Em 1818, Mary Shelley concebeu uma obra que ecoaria o crescimento da nossa compreensão da biologia, com Frankenstein. (Se você acha que esse clássico do terror está fora de moda, saiba que uma pesquisa feita em 2019 pela Universidade Yale “reviveu” cérebros de porcos mortos, depois de desconectá-los dos corpos.)
Já nos anos finais do século 19, o escritor inglês H.G. Wells antecipou e ecoou diversas revoluções científicas: aviões, tanques de guerra, armas nucleares, televisão via satélite, viagens espaciais – e descreveu algo similar à internet.
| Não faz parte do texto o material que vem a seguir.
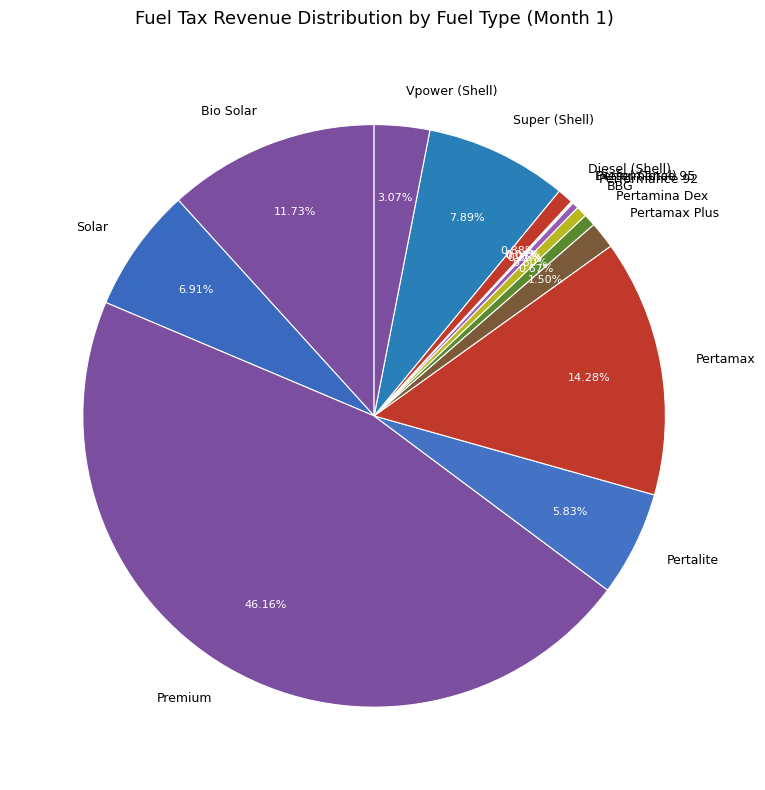

Is Diesel (Shell) the majority of the pie?

No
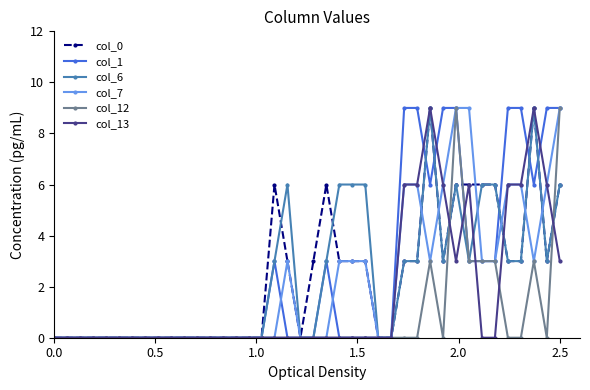

Reading left to right, what are all the values shown in this chart?

col_0: 0	0	0	0	0	0	0	0	0	0	0	0	0	0	0	0	0	6	3	0	3	6	3	3	3	0	0	3	3	9	3	6	6	6	6	3	3	9	3	6
col_1: 0	0	0	0	0	0	0	0	0	0	0	0	0	0	0	0	0	3	0	0	0	3	0	0	0	0	0	9	9	6	9	9	3	3	3	9	9	6	9	9
col_6: 0	0	0	0	0	0	0	0	0	0	0	0	0	0	0	0	0	3	6	0	0	3	6	6	6	0	0	3	3	9	3	6	3	6	6	3	3	9	3	6
col_7: 0	0	0	0	0	0	0	0	0	0	0	0	0	0	0	0	0	0	3	0	0	0	3	3	3	0	0	6	6	3	6	9	9	3	3	6	6	3	6	9
col_12: 0	0	0	0	0	0	0	0	0	0	0	0	0	0	0	0	0	0	0	0	0	0	0	0	0	0	0	0	0	3	0	9	3	3	3	0	0	3	0	9
col_13: 0	0	0	0	0	0	0	0	0	0	0	0	0	0	0	0	0	0	0	0	0	0	0	0	0	0	0	6	6	9	6	3	6	0	0	6	6	9	6	3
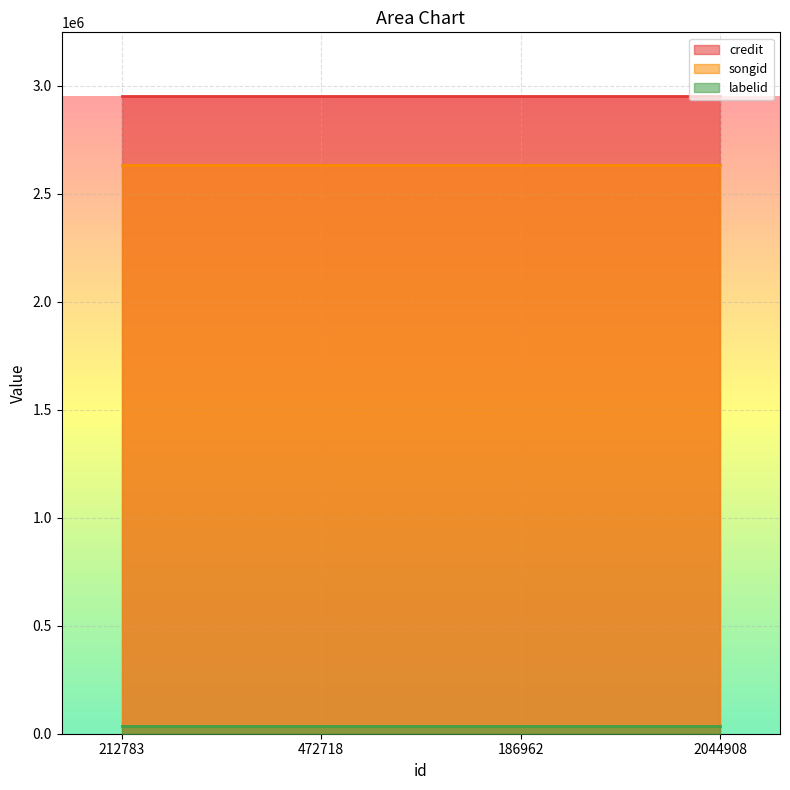

What is the minimum value for songid?

2632645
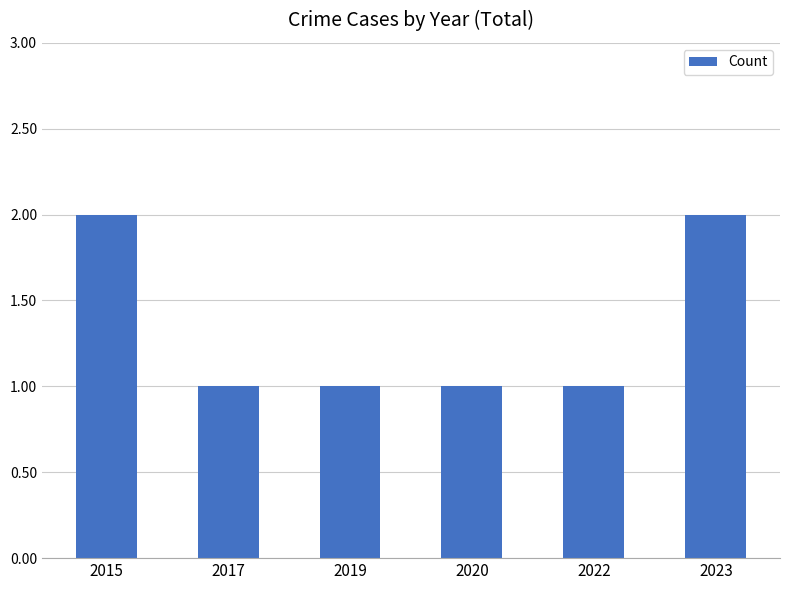

Reading left to right, what are all the values shown in this chart?

2	1	1	1	1	2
Ele também foi um dos primeiros a imaginar viagens temporais, com seu A Máquina do Tempo (1895). Ali, Wells mostra o passado e o futuro como se fossem “lugares” na paisagem do Universo. É exatamente o que a Teoria da Relatividade, de Einstein, descreveria no século seguinte.
Neurônios eletrônicos
Então chegou o século 20, e com ele a era de ouro da ficção científica. Esnobada pelos literatos, ela era consumida vorazmente em revistas de baixo custo publicadas nos anos 1930 a 1950. Foi nelas que Isaac Asimov começou a construir sua reputação.
Apaixonado pela noção dos robôs, esse americano nascido na Rússia criou em 1942 as famosas Três Leis da Robótica: 1ª lei – um robô não pode ferir um ser humano ou, por inação, permitir que um ser humano sofra algum mal; 2ª lei – um robô deve obedecer às ordens que lhe sejam dadas por seres humanos, exceto nos casos em que tais ordens entrem em conflito com a primeira lei; 3ª lei – um robô deve proteger sua própria existência desde que tal proteção não entre em conflito com a primeira e a segunda leis.
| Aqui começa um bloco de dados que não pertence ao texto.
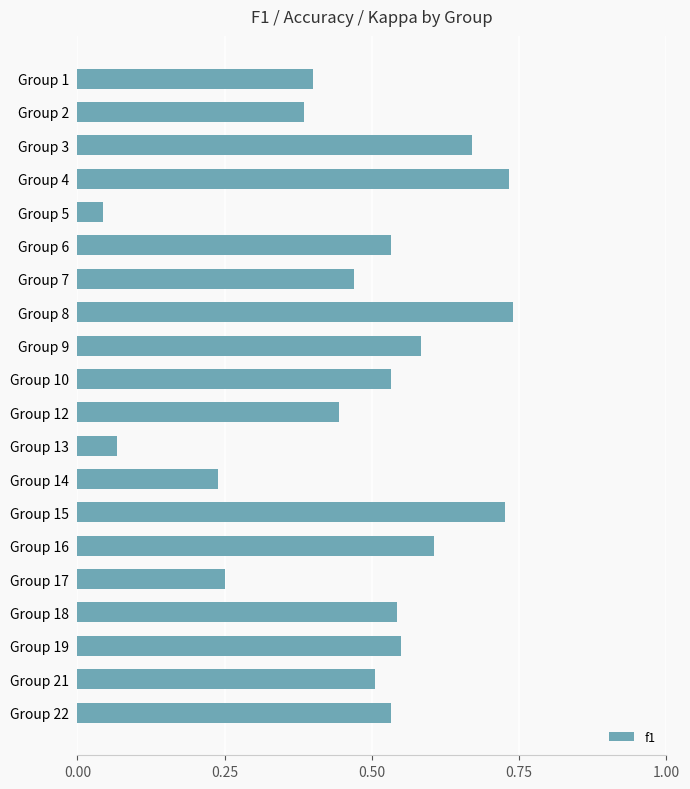

At which category does the chart reach its minimum across all series?

Group 5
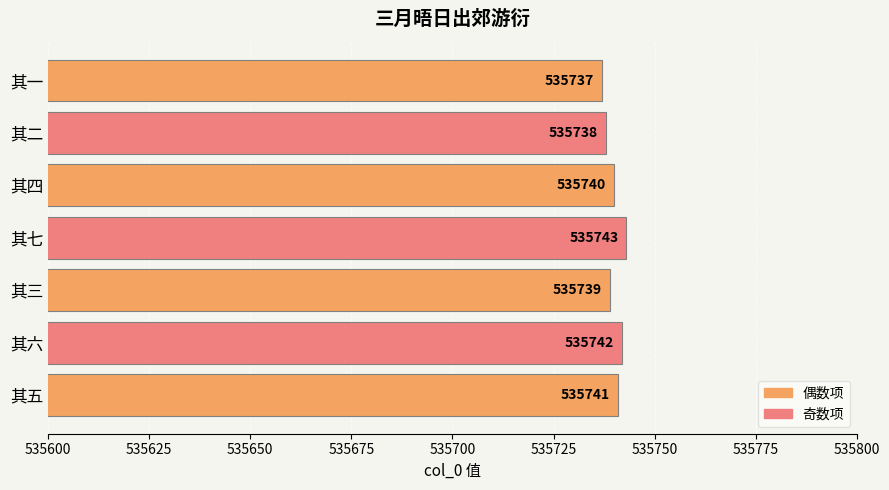

List the labels in order of value, smallest first.

其一, 其二, 其三, 其四, 其五, 其六, 其七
Com suas Três Leis da Robótica, Isaac Asimov simplesmente inaugurou a discussão da ética aplicada à inteligência artificial.
Com esse conjuntinho de regras, Asimov simplesmente inaugurou a discussão da ética aplicada à inteligência artificial – um tema que se torna a cada dia mais relevante.
A própria ascensão da vida virtual também nasce na ficção científica. É com o primeiro livro de William Gibson, Neuromancer (1984), que surge a palavra ciberespaço (e com ela o movimento literário cyberpunk).
Por vezes, a porosidade entre ficção e fato científico é tal que eles se misturam com total liberdade. O grande escritor inglês de ficção científica Arthur C. Clarke foi o inventor dos satélites geoestacionários, que permanecem sempre sobre o mesmo ponto da superfície da Terra, acompanhando sua rotação. Ele descreveu o conceito na revista Wireless World, em 1945. Hoje, esses satélites são os mais usados para telecomunicações no mundo todo. O mesmo Clarke discutiu os perigos da inteligência artificial no clássico 2001: Uma Odisseia no Espaço, tornado filme em 1968, numa parceria com Stanley Kubrick.
A ficção científica, enfim, realiza a proeza de refletir as preocupações da época em que é escrita, e, ao mesmo tempo, antecipa situações e possibilidades do futuro – situações que, com frequência, se transformam em realidade. Se isso não é literatura de primeiríssima linha, não sei mesmo o que é.